INDIA - India produces mainly black tiger shrimps; processing facilities are operating at less than one-third capacity. Its marine industry is planning to introduce vannamei shrimp, a native species from South America, to increase production that has remained stagnant at around 150,000 tonnes annually.

India produces mainly black tiger shrimp and processing facilities are running at only about 30% of their capacity.

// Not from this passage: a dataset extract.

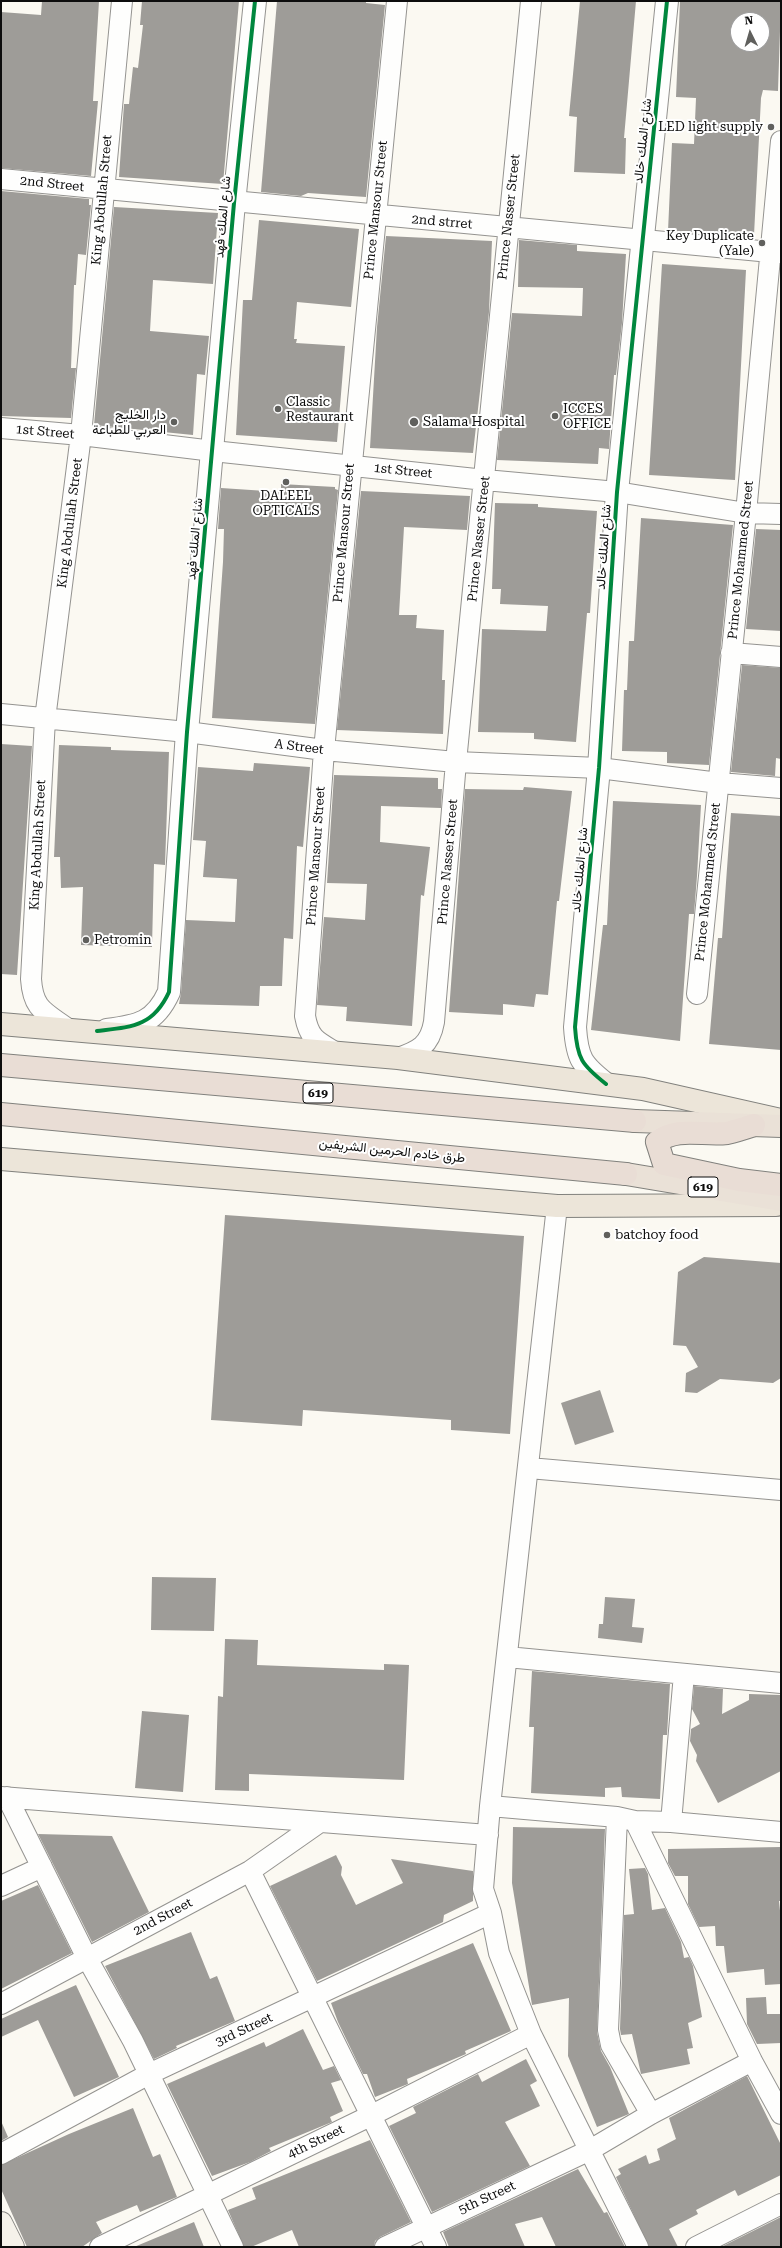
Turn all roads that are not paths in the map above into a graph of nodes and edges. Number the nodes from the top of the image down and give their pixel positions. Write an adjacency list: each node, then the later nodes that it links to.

Asian export rivals, such as Thailand, Vietnam and Indonesia, have already introduced this variety and have seen their production rise.

“India needs to look at alternatives and the vannamei variety is the best bet,” says Ravi Reddy, president of the Seafood Exporters Association of the Tamil Nadu region.

According to Reddy, China produces 650,000 tonnes every year, Thailand 450,000 tonnes, Indonesia 400,000 tonnes and Vietnam 350,000 tonnes with over 90% of the total produce being vannamei shrimp.

Meanwhile, the prices of Indian black tiger shrimps have dropped by $1-10 (about Rs40-400) a kg in the last two months.

Coupled with the appreciation of the rupee against the dollar, earnings of shrimp exporters here have taken a hit.

G. Mohanty, president of the Orissa region of the Association, says that though Indian black tiger shrimps are now well accepted in international markets, the aquaculture business remains under pressure. A shift to vannamei could mean higher yields and lower costs of production, he says.